Proof verification for the set of an intersection of two finite-dimensional subspaces.

Question

I need some help checking if my alternate proof to the problem below holds.

Problem Statement

Suppose that $U$ and $W$ are both five-dimensional subspaces of $R^9$. Prove that $U \cap W \neq \{0\}$.

Proof by contradiction.

Suppose $U \cap W = \{0\}$. Let $u_1,...,u_5$ denote vectors belonging to a basis of $U$ and $w_1,...,w_5$ denote vectors belonging to a basis of $W$.

1. $u_1,...,u_5$ is a basis $\implies$ $a_1=...=a_5=0$ for $a_1u_1+...+a_5u_5=0$

This follows from the fact that vectors in a basis are linearly independent by definition.

2. $w_1,...,w_5$ is a basis $\implies$ $b_1=...=b_5=0$ for $b_1w_1+...+b_5w_5=0$

3. $U \cap W = \{0\} \implies 0 = a_1u_1+...+a_5u_5=b_1w_1+...+b_5w_5$

4. $0 = a_1u_1+...+a_5u_5=b_1w_1+...+b_5w_5 \implies 0 = a_1u_1+...+a_5u_5+b_1w_1+...+b_5w_5$

5. $R^9 \implies$ the list of vectors $u_1,...,u_5,w_1,...,w_5$ must be linearly dependent.

No linearly independent list can be greater in length than a spanning list.

6. $u_1,...,u_5,w_1,...,w_5$ must be linearly dependent $\implies 0 = a_1u_1+...+a_5u_5+b_1w_1+...+b_5w_5$ must have nonzero coefficients.

7. $0 = a_1u_1+...+a_5u_5+b_1w_1+...+b_5w_5$ must have nonzero coefficients $\implies a_1u_1+...+a_5u_5=-b_1w_1-...-b_5w_5$ must have nonzero coefficients.

Note, a nonzero $a$ implies a nonzero $b$ because each respective list of vectors for $U$ and $W$ is linearly independent (no two nonzero $a$'s can cancel to 0 if all the other coefficients are 0).

Which means that there is some nonzero element belonging to $U \cap W = \{0\}$ because we can express some $u$ in terms of $w$, giving us a contradiction and proving that $U \cap W \neq \{0\}$.

Thanks.

Answer 1

The idea is good, but you could have noticed it as follows :

Suppose by contradiction that $\textsf U \cap \textsf W =\{0\}$. Let $\beta=\{v_1,v_2,v_3,v_4,v_5\}$ and $\gamma=\{w_1,w_2,w_3,w_4,w_5\}$ be basis for $\textsf U$ and $\textsf W$ respectively.

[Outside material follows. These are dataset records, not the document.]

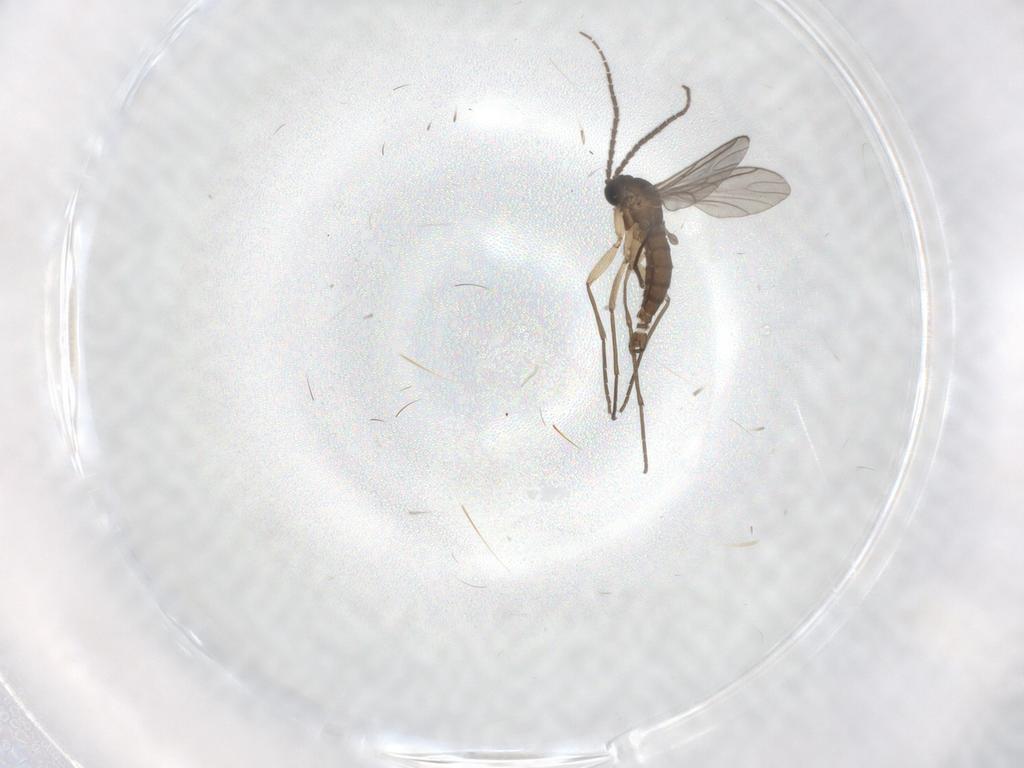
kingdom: Animalia
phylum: Arthropoda
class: Insecta
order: Diptera
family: Sciaridae
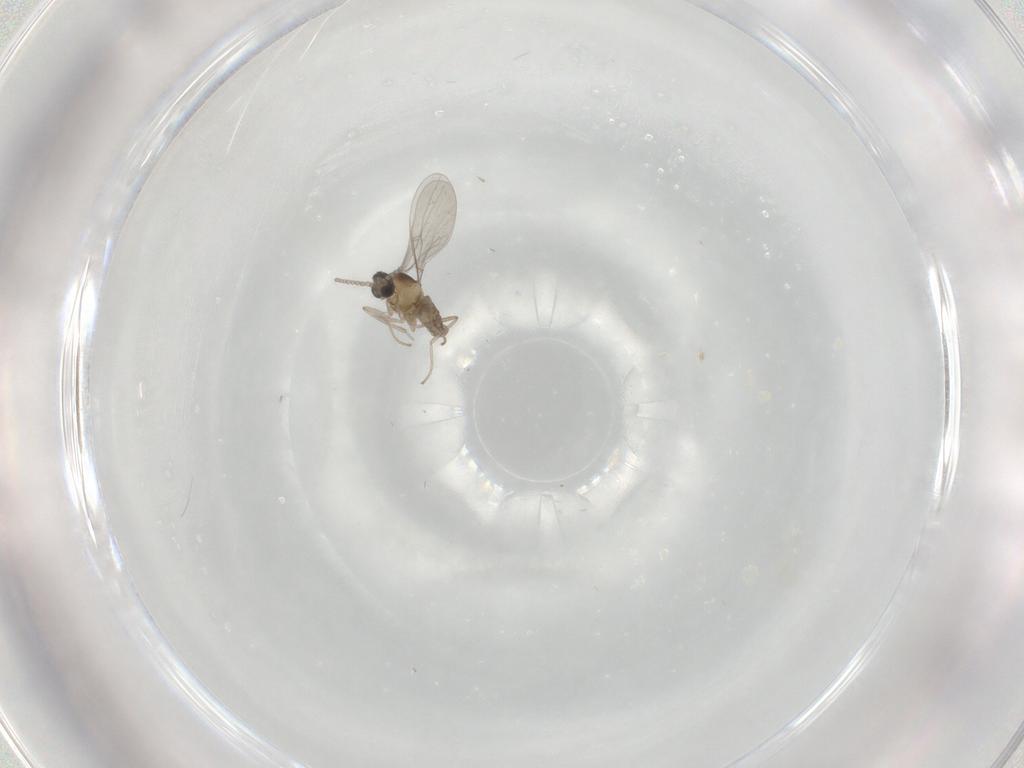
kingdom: Animalia
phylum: Arthropoda
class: Insecta
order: Diptera
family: Cecidomyiidae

From here, we will prove that the set $\beta \cup \gamma$ is also linearly independent, for this, suppose that $$\sum_{j=1}^5 a_j v_j +\sum_{j=1}^5 a_{j+5}w_j =0$$ for some scalars $a_1,a_2,\dots,a_{10}$. Then, substracting the second sum to both sides we obtain $$\sum_{j=1}^5 a_j v_j=-\sum_{j=1}^5 a_{j+5}w_j \in \textsf U \cap \textsf W$$ since the left hand side is in $\textsf U$ and the right hand side in $\textsf W$. But $\textsf U \cap \textsf W =\{0\}$, which means $$\sum_{j=1}^5 a_j v_j = 0 = \sum_{j=1}^5 (-a_{j+5})w_j$$ It follows that $$a_1=a_2=\cdots=a_{10}=0$$ since $\beta$ and $\gamma$ are linearly independent sets.

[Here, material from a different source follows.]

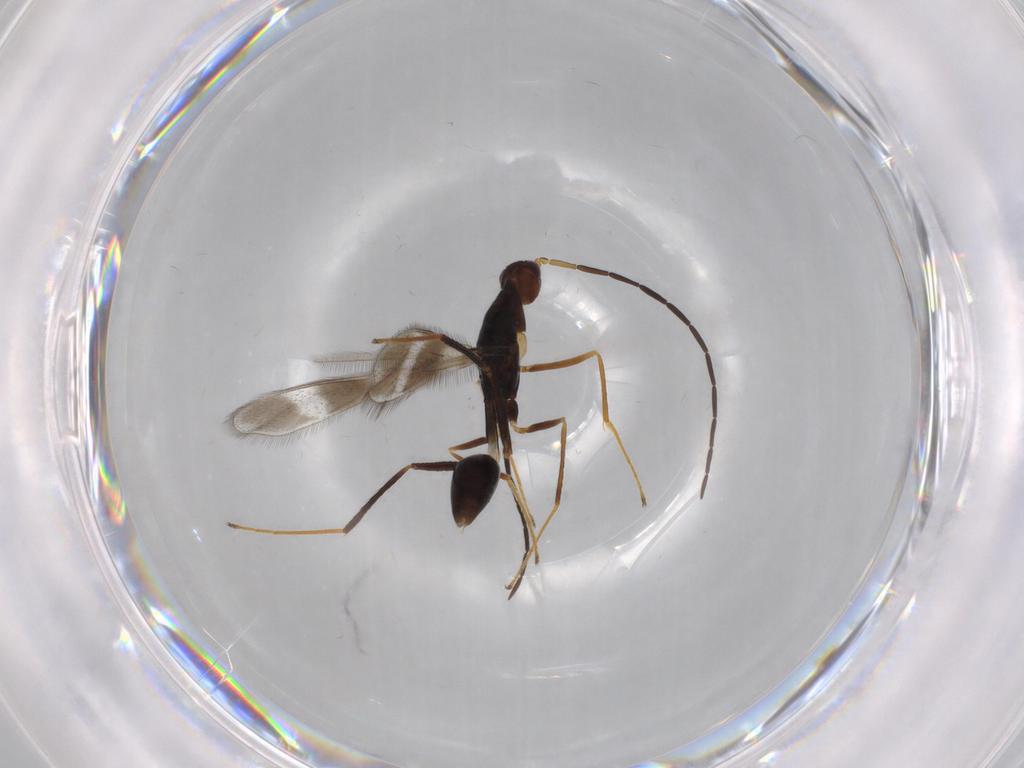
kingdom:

In conclusion, we prove that $\beta \cup \gamma$ (with cardinality 10) is a linearly independent set in $\mathbb R ^9$, but the set $\{e_1,e_2,\dots,e_9\}$ (with cardinality 9) is also linearly independent (it is the standard basis). And this is enough to find the contradiction.

So, $\textsf U \cap \textsf W \neq \{0\}$.